» Exercise requirements
1: Answer these from the discussion, each in a few words:
(a) Whose earlier words does The Strobe say the post is going back to?
(b) When is Cat Chant's post stamped?
(c) Which kinds of animals does Cat Chant say certainly have non-reproductive sex?
2: In the discussion, the paragraph beginning "As well:" gives examples of "certain expectations and sexual 'facts'". List every one of them.

» Text section

## Begin

One effect of this logic is a story that produces men as virile, active and independent, and women as (gee, really?) always and forever dependent on men to sexually 'take' them.

As well: the reduction of penis/vagina to what counts as 'sex' reduces people's ability to find pleasure in their own and others' bodies. What I mean is that 'sexual pleasure' might, for many people, not have anything to do with the genitalia. But I'm also saying that certain expectations and sexual 'facts' -- for example, the 'G spot', 'vaginal orgasm', even 'clitoral orgasm', besides which the expectation that ejaculation equals orgasm, for men, that men all come from being penetrated -- these expectations have a lot to do with how people actually have sex, or don't. But if such expectations didn't exist, would anyone fuck in such a way as to confirm them? I think that whatever the physical logistics, people would read them differently.
 
 
The Strobe
11:26 / 23.08.04
Going back to what Loomis said (briefly, though possibly not hugely on-topic):

you are aware of course that you will die without food or air but lack of fucking will not kill you?

Only if "fucking" doesn't mean "procreation". Because, long-term, lack of fucking-to-induce-offspring will kill off a race.

Of course, this opens up the whole sex/reproduction issue. The two are definitely seperate, I do not deny that. But the first statement = "all men need to fuck, all women need to be fucked" makes a definite kind of sense if you regress a little. Go back to prehistoric man, before gender-theory, before people had time to discuss things like this because they weren't too busy trying to find things to eat to stay alive.

They'd probably tell you that they needed to fuck, because they needed to have babies. Apart from the one or two who were ostracised for not liking things in their vagina or wearing their sister's bearskin.

Of course, now we know better; we know that sometimes it's nice to have sex that doesn't (and often physically can't) lead to babies, that the ones cavepeople ostracised are probably just as worth of inclusions as the rest, and that the long-term survival of the human race is safe in the hands of a heteronormative majority.

But it wasn't always like that.

I don't think you can argue that fucking is a "basic human instinct", all told.

I do think you can argue it's a basic animal instinct.
 
 
Cat Chant
11:48 / 23.08.04
You know that many, many species of animals (certainly mammals and birds, don't know about other examples) do non-reproductive sex, whether mixed-sex or same-sex, don't you? That is, it's not just humans who 'invented' recreational sex, and physical contact (including genital stimulation and orgasm) for non-reproductive ends is just as 'natural' (at least, just as observable among non-human mammals/birds/etc) as procreative sex.

## End

» Entries shown
## Begin

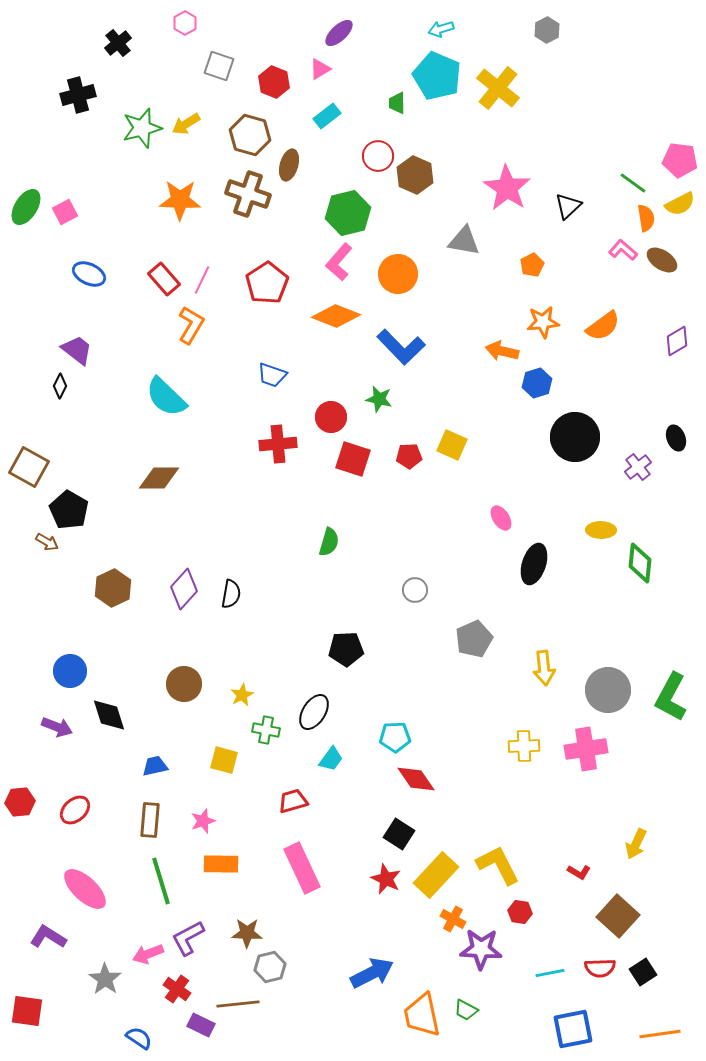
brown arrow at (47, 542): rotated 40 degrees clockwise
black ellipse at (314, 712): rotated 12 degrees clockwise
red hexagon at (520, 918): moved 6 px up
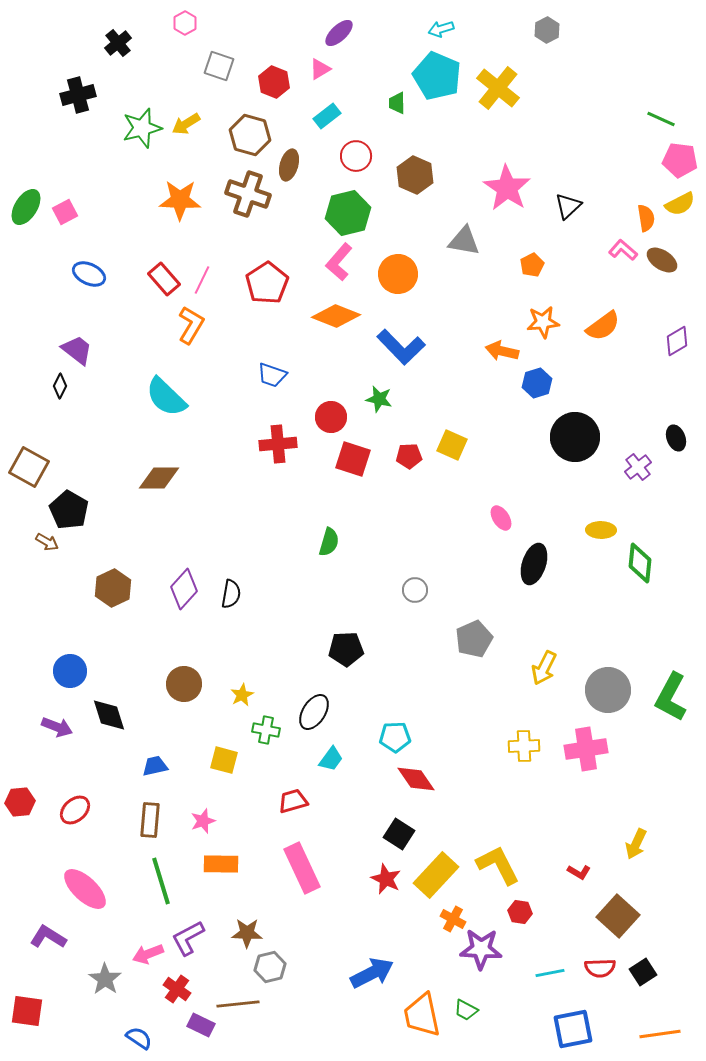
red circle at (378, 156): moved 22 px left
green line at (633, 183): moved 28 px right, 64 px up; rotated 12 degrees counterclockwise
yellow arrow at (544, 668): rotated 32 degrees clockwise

## End
## Begin

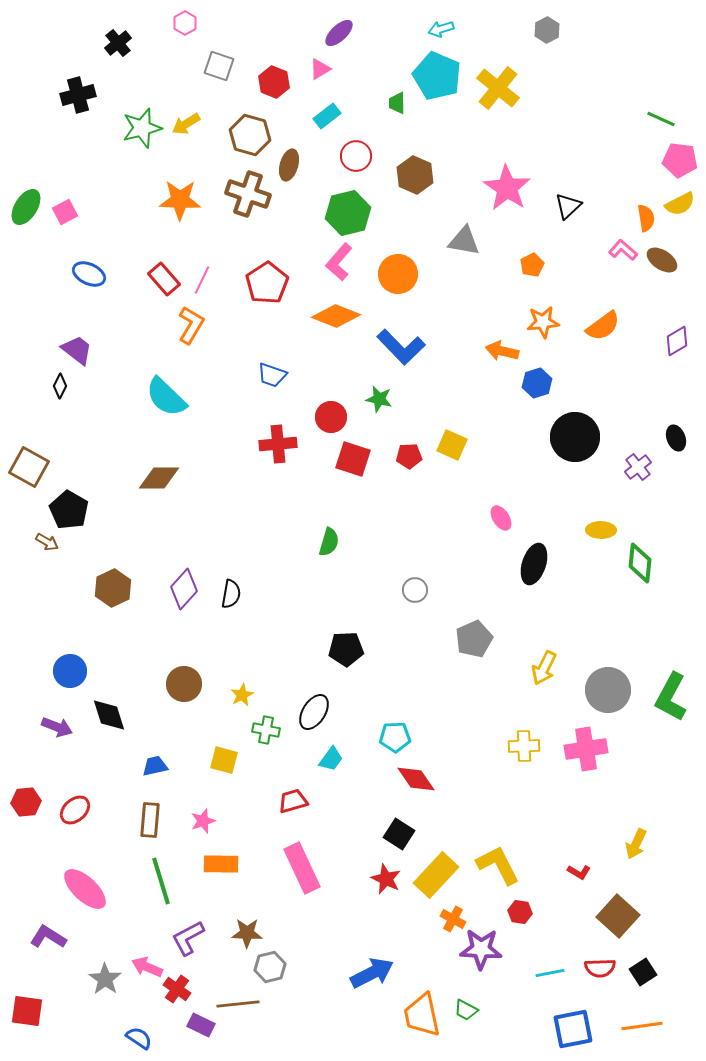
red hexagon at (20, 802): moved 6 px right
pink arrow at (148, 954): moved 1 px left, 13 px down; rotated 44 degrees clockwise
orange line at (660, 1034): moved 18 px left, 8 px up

## End

» Outputs in order
1:
(a) Loomis
(b) 11:48 / 23.08.04
(c) Mammals and birds

2:
- the 'G spot'
- 'vaginal orgasm'
- 'clitoral orgasm'
- the expectation that ejaculation equals orgasm, for men
- that men all come from being penetrated